I am not convinced that the importance of precedent made that the Court could not but rule in favour of Mr Herrmann. Rather than focusing on the general rule, a closer look at the different cases shows that the arguments that in Chassagnou a.O. weighed most heavily towards the conclusion that no fair balance had been struck, are the ones in fact missing in Herrmann. The German law did indeed also allow for some exceptions. However, as also the dissenting Judges (Björgvinsson, Vučinić, and Nußberger) note, contrary to the French Loi Verdeille, the German law did not exclude all large private estates (more than 20, but in some places 60 hectares) and State land, but only 0.01% of all land.
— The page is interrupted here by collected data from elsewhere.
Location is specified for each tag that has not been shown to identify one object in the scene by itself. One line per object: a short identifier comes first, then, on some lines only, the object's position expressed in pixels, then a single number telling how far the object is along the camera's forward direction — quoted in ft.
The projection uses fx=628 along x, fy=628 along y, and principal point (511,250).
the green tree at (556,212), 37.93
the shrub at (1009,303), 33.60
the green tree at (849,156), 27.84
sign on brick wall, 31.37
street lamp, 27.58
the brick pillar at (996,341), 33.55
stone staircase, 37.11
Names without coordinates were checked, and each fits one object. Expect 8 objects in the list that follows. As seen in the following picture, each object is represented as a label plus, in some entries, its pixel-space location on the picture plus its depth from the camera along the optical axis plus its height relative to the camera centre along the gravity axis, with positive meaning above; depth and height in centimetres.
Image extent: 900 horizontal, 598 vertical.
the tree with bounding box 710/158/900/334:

These minor exclusions could be well explained and hence the German regime showed evidence of the necessity of the interference more than its French counterpart. Moreover, unlike in Chassagnou a.O. the hunting regime contained democratic elements and the applicant did have an opportunity to obtain compensation for the interference with his property rights.
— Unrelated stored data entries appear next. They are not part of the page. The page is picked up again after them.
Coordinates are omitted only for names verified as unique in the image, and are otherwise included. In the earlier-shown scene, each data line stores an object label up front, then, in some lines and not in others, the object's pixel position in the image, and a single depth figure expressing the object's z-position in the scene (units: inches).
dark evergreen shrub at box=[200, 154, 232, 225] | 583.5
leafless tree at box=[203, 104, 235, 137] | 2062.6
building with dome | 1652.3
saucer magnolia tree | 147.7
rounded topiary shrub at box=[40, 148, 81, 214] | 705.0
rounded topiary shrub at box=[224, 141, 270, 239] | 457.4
In Schneider, on the other hand, the law was also applied nationwide, landowners were entitled to compensation, and still the Court found that Article 1 P1 was violated. As can be read in the Chamber judgment however, there were still some reasons to distinguish Herrmann from Schneider with respect to the rationality behind the hunting regime and the exceptions made. The question can moreover be asked whether the Chamber in Schneider correctly carried through the Chassagnou a.O. reasoning, or whether it somewhat over-enthusiastically applied the strict approach the Grand Chamber had laid out in the French case. Does the fact that there was a form of compensation really not matter in a property rights case, because receiving money for hunting or damage is not compatible with being opposed to hunting?
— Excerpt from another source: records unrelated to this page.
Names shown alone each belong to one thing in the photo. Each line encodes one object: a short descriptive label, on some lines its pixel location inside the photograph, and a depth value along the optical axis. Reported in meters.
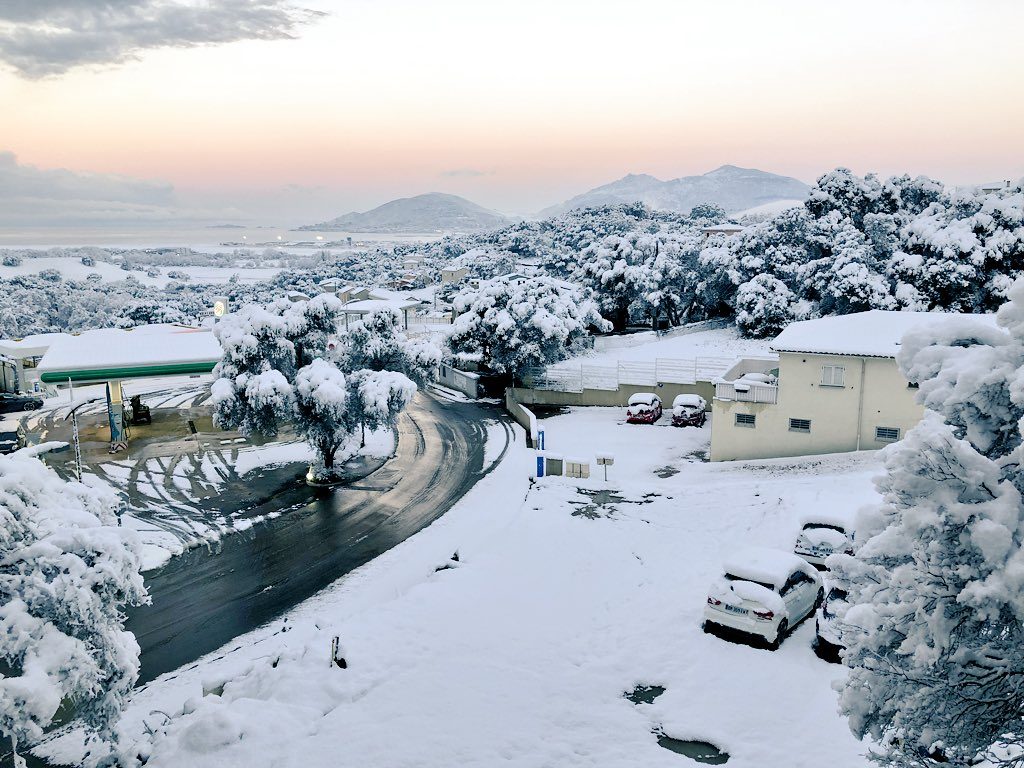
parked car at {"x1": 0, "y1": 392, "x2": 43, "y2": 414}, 41.84
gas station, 33.41
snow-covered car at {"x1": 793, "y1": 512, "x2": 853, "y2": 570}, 16.47
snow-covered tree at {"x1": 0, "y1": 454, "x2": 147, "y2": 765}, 8.52
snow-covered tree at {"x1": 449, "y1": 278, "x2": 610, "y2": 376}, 42.22
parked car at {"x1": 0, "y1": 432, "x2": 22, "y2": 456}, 31.91
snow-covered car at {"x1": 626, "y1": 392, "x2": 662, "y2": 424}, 34.84
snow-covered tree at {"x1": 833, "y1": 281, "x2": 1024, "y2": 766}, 6.18
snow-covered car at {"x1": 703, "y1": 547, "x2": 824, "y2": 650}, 13.05
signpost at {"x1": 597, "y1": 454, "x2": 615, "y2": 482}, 25.06
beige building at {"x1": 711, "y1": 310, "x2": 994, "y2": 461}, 24.50
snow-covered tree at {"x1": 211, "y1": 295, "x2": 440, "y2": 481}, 26.42
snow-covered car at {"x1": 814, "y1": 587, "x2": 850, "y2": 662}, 12.55
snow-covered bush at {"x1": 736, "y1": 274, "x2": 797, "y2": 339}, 49.56
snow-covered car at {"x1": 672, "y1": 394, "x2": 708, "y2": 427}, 33.88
The judgment in Chassagnou a.O. can be understood quite narrowly, holding that merely if there is a somewhat arbitrary and truly individual burden that is not compensated for, the interests of the State in ensuring a proper functioning of a hunting regime can be outweighed by individual concerns. The Court however chose to be guided by the extensive interpretation laid down in the Chamber judgment in Schneider. Focusing on the communalities rather than the particularities of the three cases it provided for a more or less insurmountable barrier also for non-discriminatory hunting regimes that, even for good (practical) reasons, do not allow a single landowner to exclude his land because he is morally opposed to hunting.
In my opinion, in Herrmann the Grand Chamber did have a choice. It might have good reasons for doing what it did, but unfortunately its being occupied with precedent and the similarities of the three cases prevents us from knowing what these are.
Important is, lastly, that the Court’s preoccupation did not leave any room for considering the margin of appreciation that applied in this area. The dissenters argue that hunting is not a human rights issue per se. Is following the line set out in prior cases as important when a case concerns the ‘micromanagement of problems which do not need a solution at European level’ and the regime was upheld even by the highest national court? I do not think the Court should not have dealt with this issue in the first place. Yet recognizing that the way Germany organised hunting could fall within its margin of appreciation, was the least it could have done.